__Information provided__.
== Segment start ==

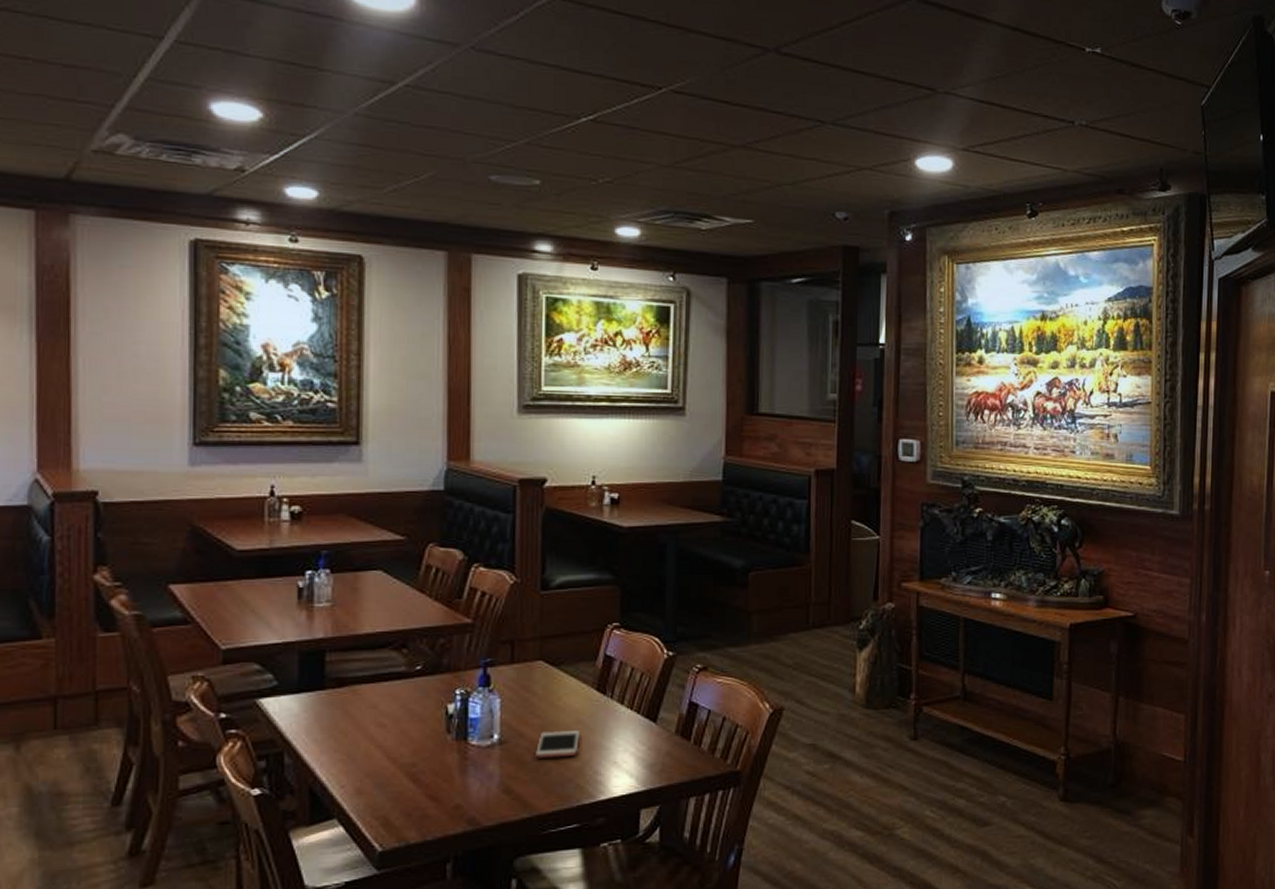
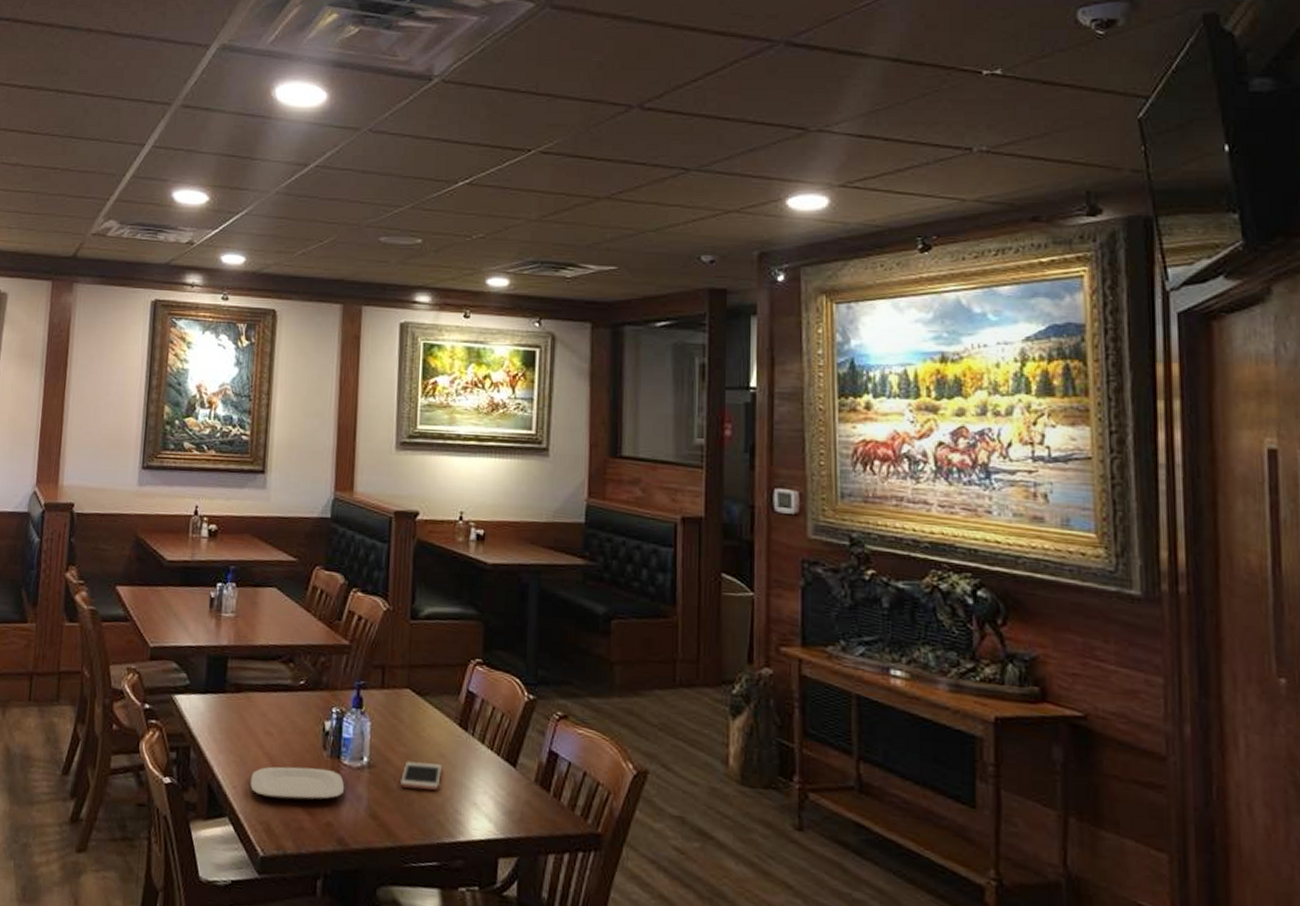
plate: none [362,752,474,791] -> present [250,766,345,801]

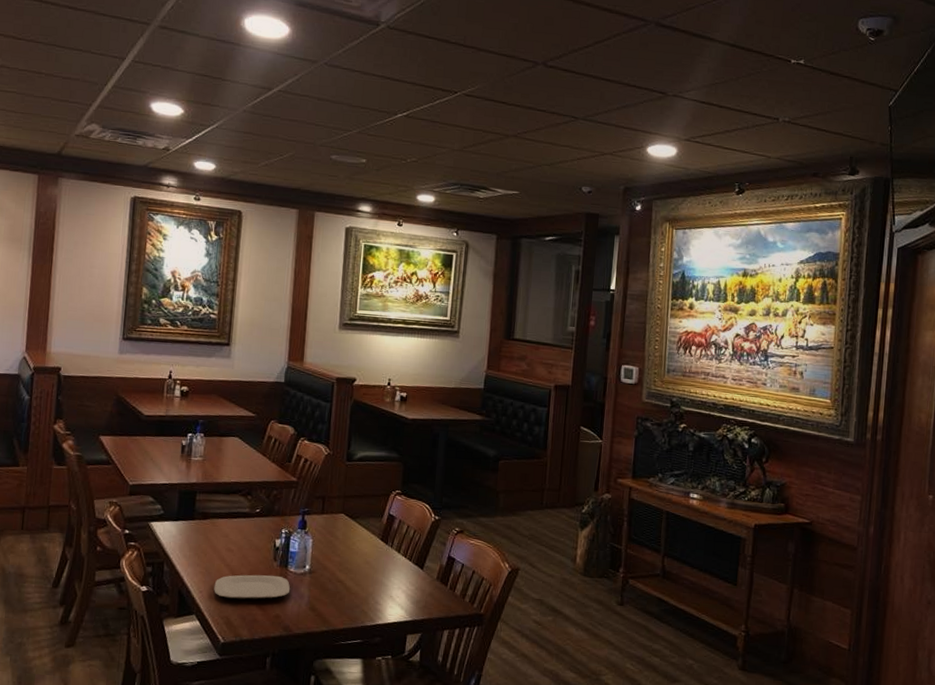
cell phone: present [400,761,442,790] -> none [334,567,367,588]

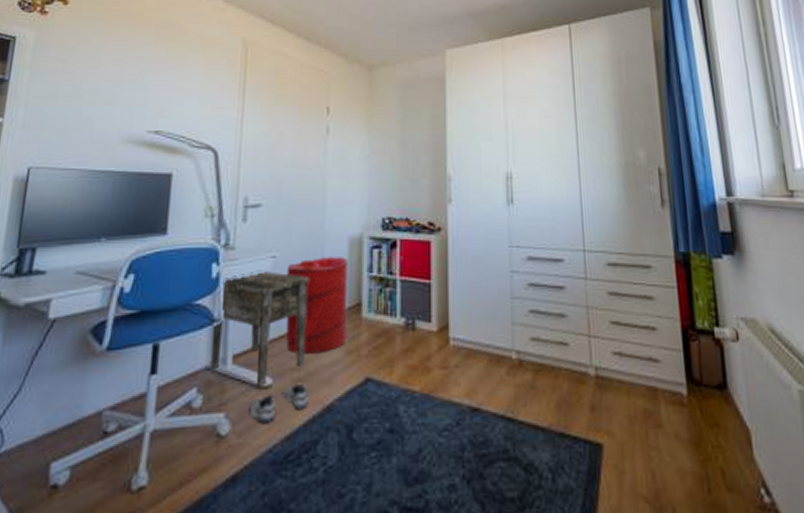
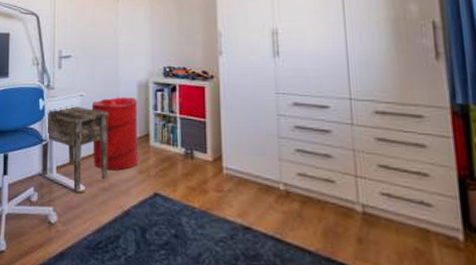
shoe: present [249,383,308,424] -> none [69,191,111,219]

== Segment end ==
== Segment start ==

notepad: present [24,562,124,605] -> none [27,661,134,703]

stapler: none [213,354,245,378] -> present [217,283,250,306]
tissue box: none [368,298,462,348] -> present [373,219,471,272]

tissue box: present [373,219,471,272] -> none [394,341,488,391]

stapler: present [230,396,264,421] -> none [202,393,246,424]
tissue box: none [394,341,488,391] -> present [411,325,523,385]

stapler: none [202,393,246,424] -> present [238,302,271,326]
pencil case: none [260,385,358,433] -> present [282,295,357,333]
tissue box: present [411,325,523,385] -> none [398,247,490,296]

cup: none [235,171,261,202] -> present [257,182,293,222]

== Segment end ==

__To-do item__. Return all lines from the data that include the string "stapler".

__Solution to the problem__.
stapler: none [213,354,245,378] -> present [217,283,250,306]
stapler: present [230,396,264,421] -> none [202,393,246,424]
stapler: none [202,393,246,424] -> present [238,302,271,326]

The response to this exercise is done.